14 Tips for Safe Online Shopping

Start at a trusted site. Search results can be rigged to lead you astray, especially when you drift past the first few pages of links. If you know the site, chances are it’s less likely to be a rip-off. We all know Amazon.com carries everything under the sun; likewise, just about every major retail outlet has an online store, from Target to Best Buy to Home Depot. Beware of misspellings or sites using a different top-level domain (.net instead of .com, for example)—those are the oldest tricks in the book. Yes, sales on these sites might look enticing, but that’s how they trick you into giving up your info. (Photo by Quinn Rooney/Getty Images)

Never buy anything online using your credit card from a site that doesn’t have SSL (secure sockets layer) encryption installed—at the very least. You’ll know if the site has SSL because the URL for the site will start with HTTPS—instead of just HTTP. An icon of a locked padlock will appear, typically to the left of the URL in the address bar or the status bar down below; it depends on your browser. HTTPS is standard now even on non-shopping sites, enough that Google Chrome flags any page without the extra S as “not secure.” So a site without it should stand out even more.

No online shopping e-tailer needs your Social Security number or your birthday to do business. However, if crooks get them and your credit card number, they can do a lot of damage. The more scammers know, the easier it is to steal your identity. When possible, default to giving up as little personal data as possible. Major sites get breached all the time. 

If you’re going to be like the latter group, we will again beat this dead horse about making sure that you utilize uncrackable passwords. It’s never more important than when banking and shopping online. Our old tips for creating a unique password can come in handy during a time of year when shopping around probably means creating new accounts on e-commerce sites.

Don’t wait for your bill to come at the end of the month. Go online regularly, especially during the holiday season, to view electronic statements for your credit card, debit card, and checking accounts. Look for any fraudulent charges, even originating from payment sites like PayPal and Venmo. (After all, there’s more than one way to get to your money.)

You should definitely only buy online with a credit card. If your debit card is compromised, scammers have direct access to your bank funds. Any seller that wants a different kind of payment, like wired money, is a big red flag. The Fair Credit Billing Act(Opens in a new window) ensures that if you get scammed, you are only responsible for up to $50 of credit card charges you didn’t authorize. There are protections even if you’re not happy with a purchase you did make.

If you see something wrong, pick up the phone to address the matter quickly. In the case of credit cards, pay the bill only when you know all your charges are accurate. You have 30 days to notify the bank or card issuer of problems, however; after that, you might be liable for the charges anyway.

Swindlers don’t sit around waiting for you to give them data; sometimes they give you a little something extra to help things along. You need to protect against malware with regular updates to your antivirus program.
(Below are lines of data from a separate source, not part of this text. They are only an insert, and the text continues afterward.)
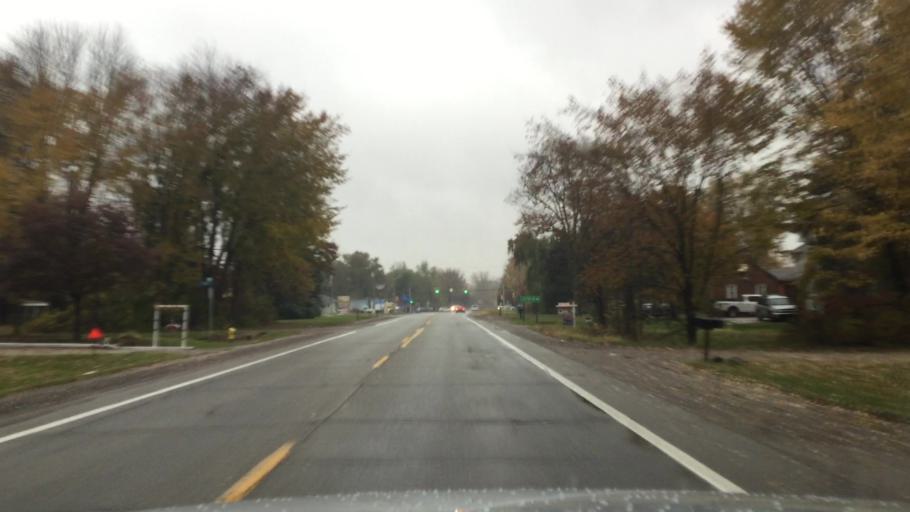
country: US
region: Michigan
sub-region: Macomb County
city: New Baltimore
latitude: 42.6492
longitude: -82.8079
Better yet, pay for a full-blown security suite, which will have antivirus software, but also will fight spam, spear-phishing emails, and phishing attacks from websites (the latter two try and steal your personal info by mimicking a message or site that looks legit). Remember, it’s not enough to have it installed. Make sure your anti-malware tools are always up to date. Otherwise, they can let in any new threats—and there are always new threats.

Paying for items using your smartphone is pretty standard these days in brick-and-mortar stores, and is actually even more secure than using your credit card. Using a mobile payment app like Apple Pay generates a one-time-use authentication code for the purchase that no one else could ever steal and use. Plus, you’re avoiding card skimmers—hell, you don’t even need to take your credit card with you if you only go places that accept phone-based payments. How does that matter if you’re online shopping? Many a phone app will now accept payment using Apple Pay and Google Pay. You just need your fingerprint, face, or passcode to make it happen instantly. 

When it comes to gift cards, stick to the source when you buy one; scammers like to auction off gift cards on sites like eBay with little or no funds on them. There are many gift card “exchanges” out there that are a great idea—letting you trade away cards you don’t want for the cards that you do—but you can’t trust everyone else using such a service. You might get a card and find it’s already been used. Make sure the site you’re using has a rock-solid guarantee policy. Better yet, simply go directly to a retail brick-and-mortar store to get the physical card.

If you’re wary of a site, perform your due diligence. The Better Business Bureau has an online directory(Opens in a new window) and a scam tracker(Opens in a new window). Yelp and Google are full of retailer reviews. Put companies through the wringer before you plunk down your credit card number. There’s a reason that non-delivery/non-payment is the most common cybercrime complaint: it hurts when that happens, financially and emotionally.

That said—online reviews can be gamed. If you see nothing but positive feedback and can’t tell if the writers are legitimate customers, follow your instincts.

If nothing else, make absolutely sure you’ve got a concrete address and a working phone number for the seller. If things go bad, you have a place to take your complaint. In fact, call them before you order so you can clarify a return policy and where to go with any issues after the purchase.